### TASK DIRECTIONS:
Please rewrite the data below as a Markdown table with the columns "Row" and "Line", giving each nonblank line its own numbered row. Leave out the pictures.

=-=-=-=-=

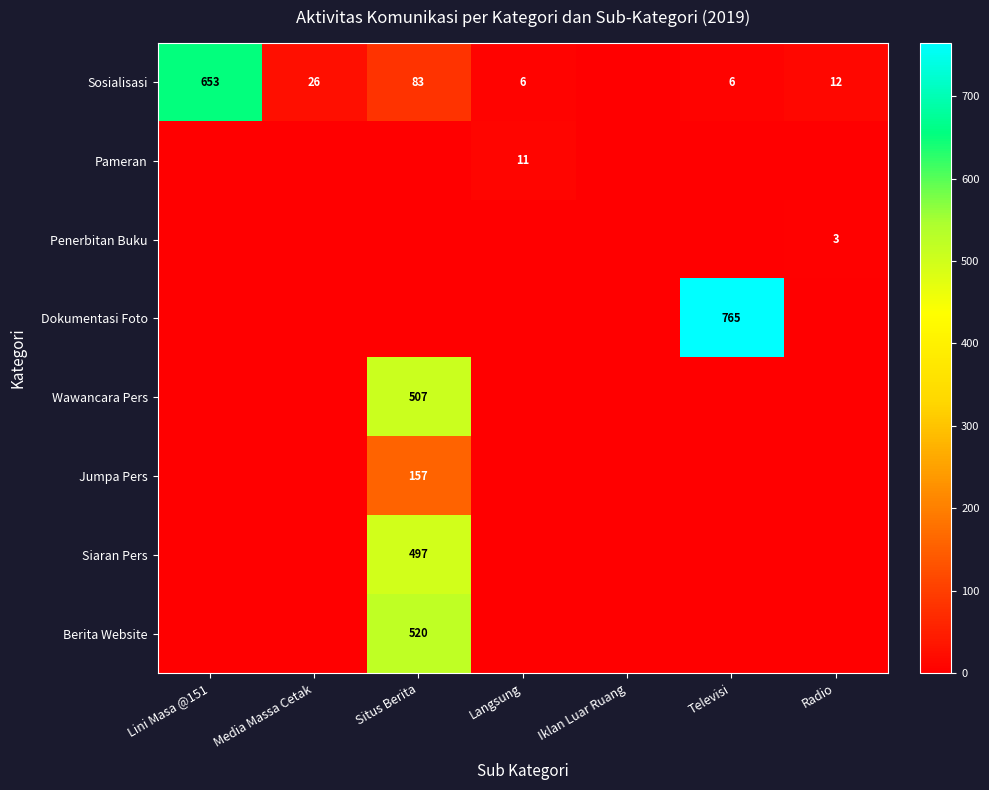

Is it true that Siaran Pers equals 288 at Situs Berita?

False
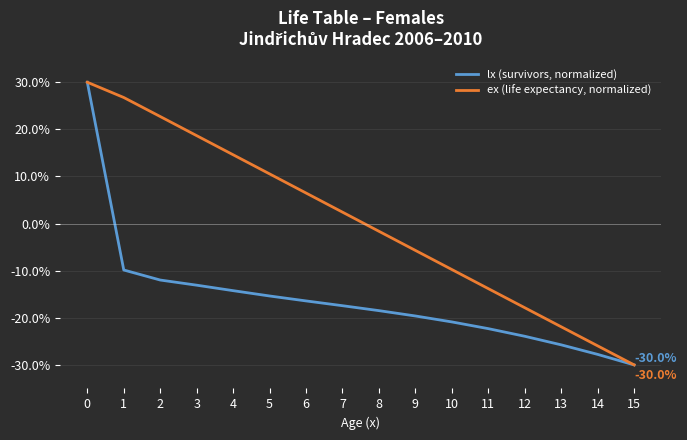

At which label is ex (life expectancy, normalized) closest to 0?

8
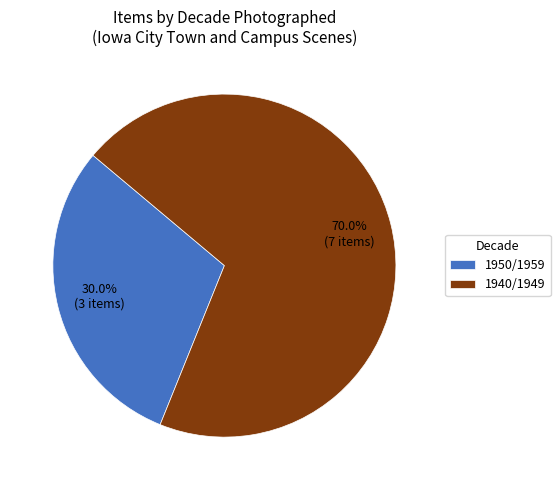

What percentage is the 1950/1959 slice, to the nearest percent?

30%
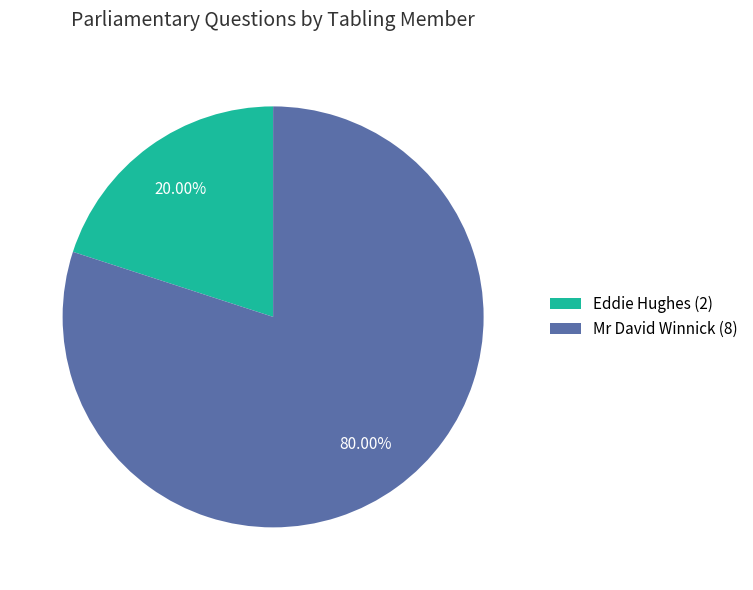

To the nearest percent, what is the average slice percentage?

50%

=-=-=-=-=

### TASK SOLUTION:
| Row | Line |
|---|---|
| 1 | Is it true that Siaran Pers equals 288 at Situs Berita? |
| 2 | False |
| 3 | At which label is ex (life expectancy, normalized) closest to 0? |
| 4 | 8 |
| 5 | What percentage is the 1950/1959 slice, to the nearest percent? |
| 6 | 30% |
| 7 | To the nearest percent, what is the average slice percentage? |
| 8 | 50% |